The question of whether the location of a story should be real or fictional has bothered me ever since the first idea for my first novel ‘A Good Liar’ several years ago. I wanted to write about where I live, but I also knew my neighbours – many of whom had lived there for generations – were cagey about having their place and inferentially themselves, publicised in this way. So I fudged it. I created a fictional village called Newton at the heart of the story, but all the rest of the locations were real. Many local people who’ve read both ‘A Good Liar’ and ‘Forgiven’, the second of the trilogy, have asked about this decision. Some have asked for a map, which I resisted because of the fudge between fact and fiction.
On balance, I’m glad I didn’t name my village in the books and at least tried to protect its privacy. I’m also glad I checked beforehand with the current owners of a house where some of the action in ‘A Good Liar’ takes place – the Mill Cottage in Boot, Eskdale – to ensure that they were OK with seeing their home both in print and in illustration. They were, as the Mill attached to the cottage is now run as a tourist attraction and publicity is good for business. In the second book, ‘Forgiven’, I wrote about another very precise location, West Row in Kells, Whitehaven. You can check it on Google Maps and see as I did the wonderful view from the houses on that street, looking out over the Solway Firth to Scotland. If – or when? – the story is ever filmed, how would the current residents feel about the tour buses bumping down their cobbled street? I don’t seriously expect that to happen, but it’s an interesting speculation.
So when you’re writing fiction set in a particular area, as I do, deciding about real or fictional place names and details is an issue. In Part 3 of my trilogy set in West Cumberland in the last century I faced this question again, with the choice of Seascale as the main location, and the Windscale nuclear plant (as it was called then) close by. I didn’t ask the residents of Seascale if that was alright with them. Neither the place nor its people were presented in a negative way, and I don’t expect complaints when the book comes out later this year. The question of its title, by the way, remains unsettled, and you can see why if you read my previous blog post, ‘What’s in a Name?’.
With the as yet untitled Book 3 going into production I’m turning my mind to Book 4, and the possibility of switching genre from historical fiction to crime fiction, using as my protagonist one of the characters from the trilogy.
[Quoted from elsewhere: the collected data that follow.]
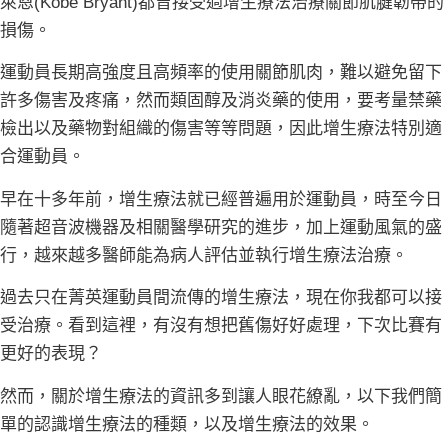
萊恩(Kobe Bryant)都曾接受過增生療法治療關節肌腱韌帶的
損傷。
運動員長期高強度且高頻率的使用關節肌肉，難以避免留下
許多傷害及疼痛，然而類固醇及消炎藥的使用，要考量禁藥
檢出以及藥物對組織的傷害等等問題，因此增生療法特別適
合運動員。
早在十多年前，增生療法就已經普遍用於運動員，時至今日
隨著超音波機器及相關醫學研究的進步，加上運動風氣的盛
行，越來越多醫師能為病人評估並執行增生療法治療。
過去只在菁英運動員間流傳的增生療法，現在你我都可以接
受治療。看到這裡，有沒有想把舊傷好好處理，下次比賽有
更好的表現？
然而，關於增生療法的資訊多到讓人眼花繚亂，以下我們簡
單的認識增生療法的種類，以及增生療法的效果。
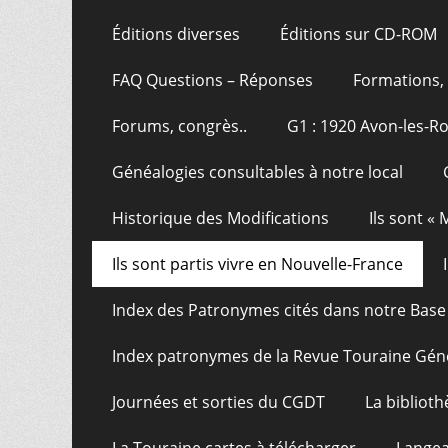
Éditions diverses
Éditions sur CD-ROM
FAQ Questions – Réponses
Formations, 
Forums, congrès..
G1 : 1920 Avon-les-R
Généalogies consultables à notre local
Historique des Modifications
Ils sont «
Ils sont partis vivre en Nouvelle-France
Index des Patronymes cités dans notre Bas
Index patronymes de la Revue Touraine Gén
Journées et sorties du CGDT
La bibliot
If you’re read ‘Forgiven’ – and if not, why not? – you might want to speculate about who the lead character might be. The decision I’m facing now is where to set this new book. I want to stay in Cumbria with its rich history and glorious landscape, but should it be a fictional location or a real one? If it’s crime fiction, the dark side of the place will necessarily be revealed, with bad people doing bad things. If that’s in a recogniseable setting, and only a few decades ago, could that put me at odds with the community I have chosen to live in? If it does, should I care about that?
Fiction writers have always plundered their own lives for people and places and doings and sayings: some of them – D.H. Lawrence for example – knew they would cause upset and didn’t appear to care. But I do care. Does that make a wimp rather than a real writer?